Por Sara Mandarina
Son las dos de la mañana y estoy sentada frente a mi computadora portátil que poco a poco empiezo a despreciar. Quiero dormir y las obligaciones me tienen sentada como zombie, pretendiendo que pienso, engañándome a mí misma.
Son las doce del día y veo gente en los pasillos que saludo desvergonzadamente, cayendo sólo mucho después en la cuenta de que no los conocía y los confundí.
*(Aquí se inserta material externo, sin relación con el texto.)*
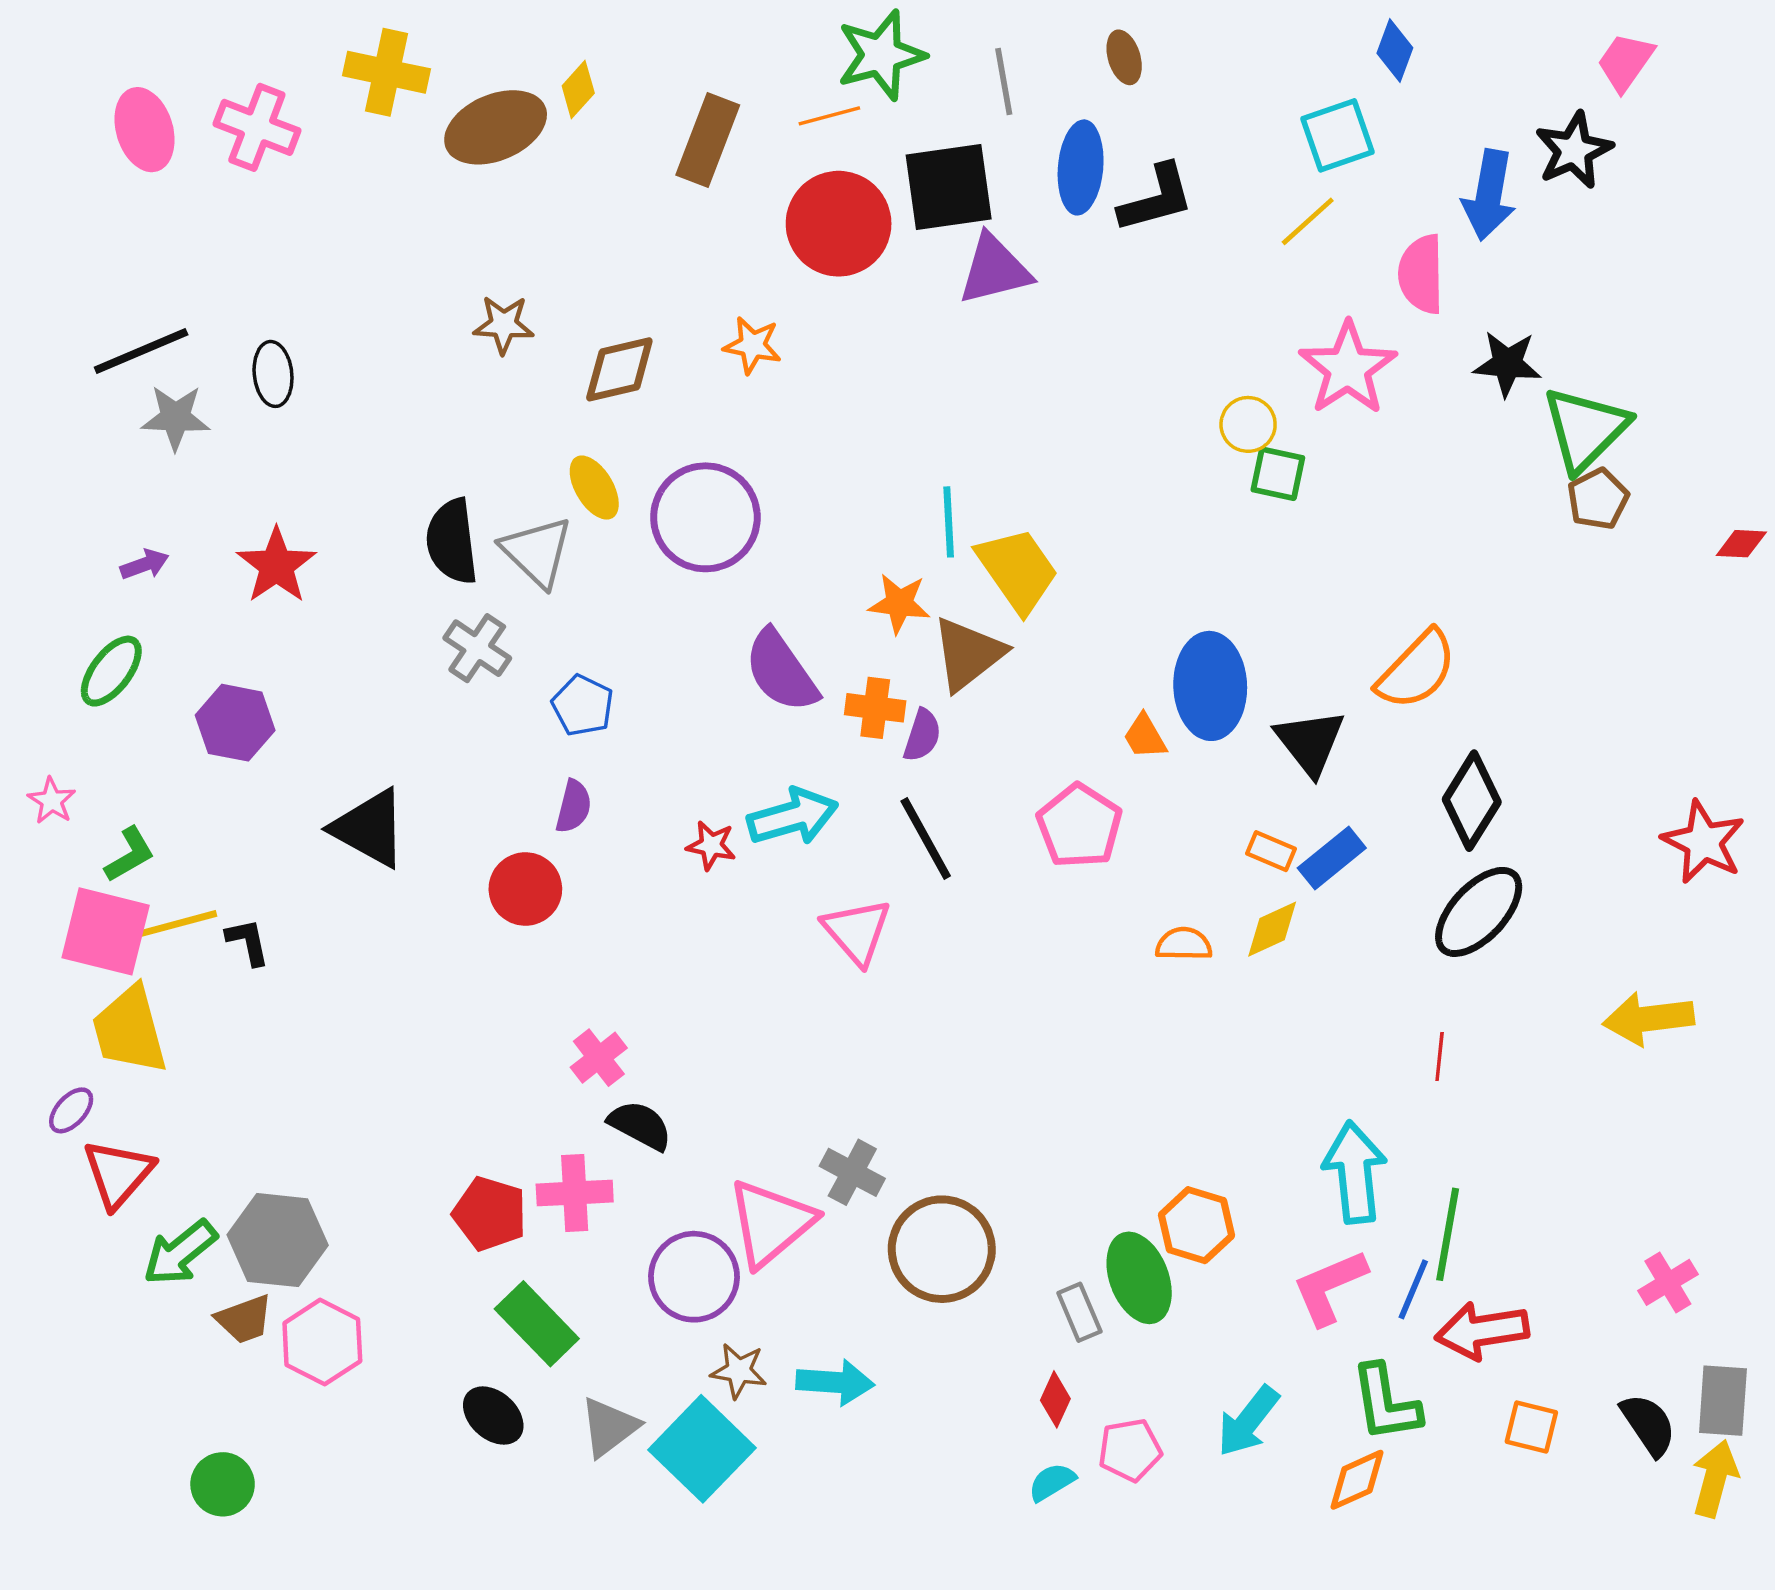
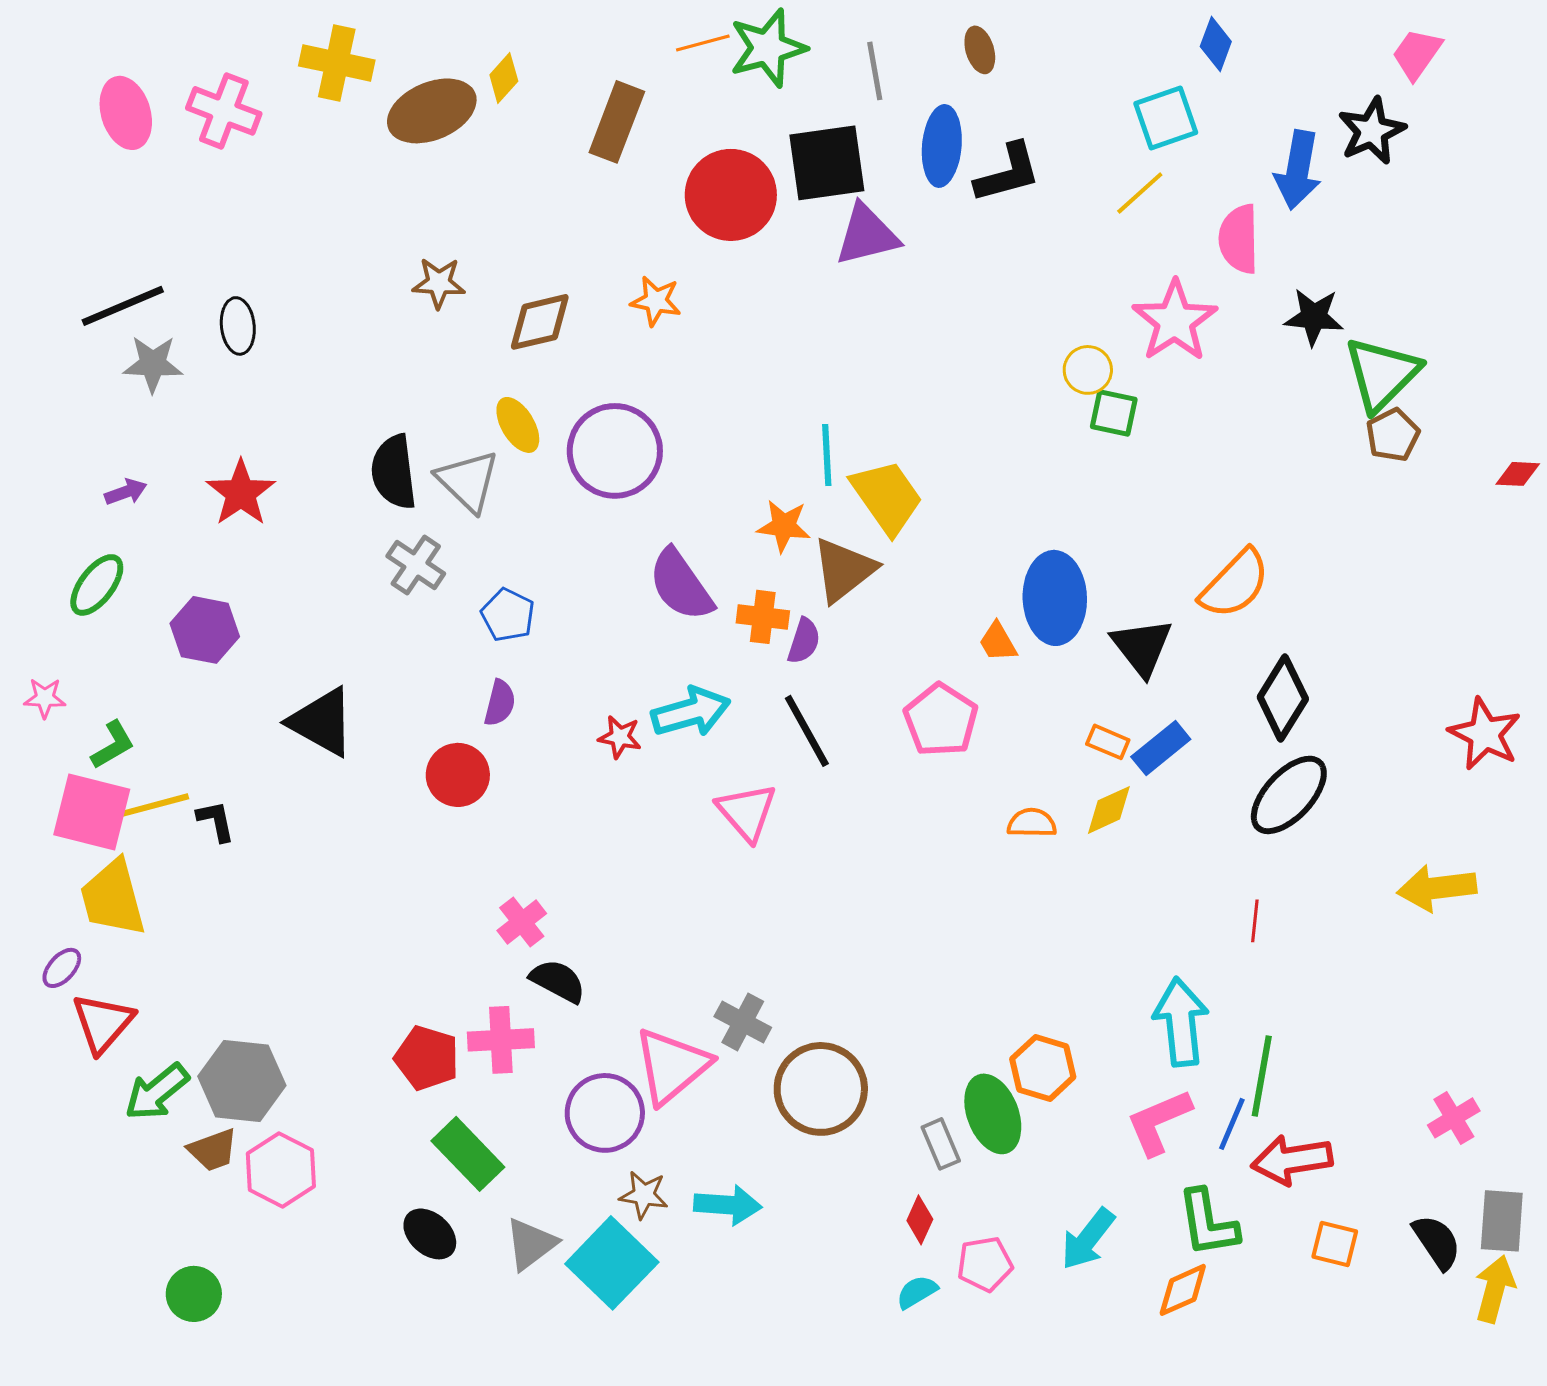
orange line: (829, 116) -> (703, 43), moved
pink star: (52, 801) -> (45, 698), turned -30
Después ignoro, porque simplemente no existen, no los veo, a los que sí son mis amigos y que han confiado sus secretos más oscuros entre tarros de cerveza oscura.
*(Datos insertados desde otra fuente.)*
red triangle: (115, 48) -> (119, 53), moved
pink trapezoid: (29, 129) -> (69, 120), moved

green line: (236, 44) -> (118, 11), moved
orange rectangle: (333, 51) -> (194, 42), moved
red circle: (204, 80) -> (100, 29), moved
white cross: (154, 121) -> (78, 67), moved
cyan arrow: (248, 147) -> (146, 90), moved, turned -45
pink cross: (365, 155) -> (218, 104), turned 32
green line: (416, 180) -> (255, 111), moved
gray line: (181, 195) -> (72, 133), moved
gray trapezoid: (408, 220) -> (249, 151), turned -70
Son las cuatro de la tarde y el calor está insoportable. Me meto al coche y me abraza… me abrasa. Conduzco despistada; soy la peor cafre sobre la vía, seguro, no hay ninguna duda. Quiero llegar. Quiero chocar. Quiero detener el carro. Quiero dormir.
Llego a la casa y me duermo una hora, que más bien parece un minuto en el infierno. Me levanto y son las seis de la tarde. El calor sigue al acecho pero toma una actitud más amable. Estoy arrebatadoramente cachonda. Pinche primavera, caramba.
Vuelvo a tomar el coche y me dirijo al centro. Aletargada escucho la sexy voz del vocalista de Tindersticks susurrándome casi al oído. Mi meta es una chela y está tan cerca y tan lejos. Bueno, la chela y un ligue. ¡Dios, una mirada, un guiño, un beso, un faje, un polvo! ¡Algo!
Llego y no está el susodicho que me podría haber rescatado de mi ardiente efervescencia. Me engullo una cerveza.
Repentinamente, como un relámpago, me acuerdo de algo que mi cerebro no es capaz de identificar pero mi estómago sí. Recapitulo y me pongo a pensar qué me estresó. La tarea para Ángela Godoy. ¡Coño!
Despeinada, estreñida, con la vista nublada, el cerebro dormido, el alma inquieta y las vísceras reclamando besos y risas digo: ¡Malditos finales de semestre de primavera!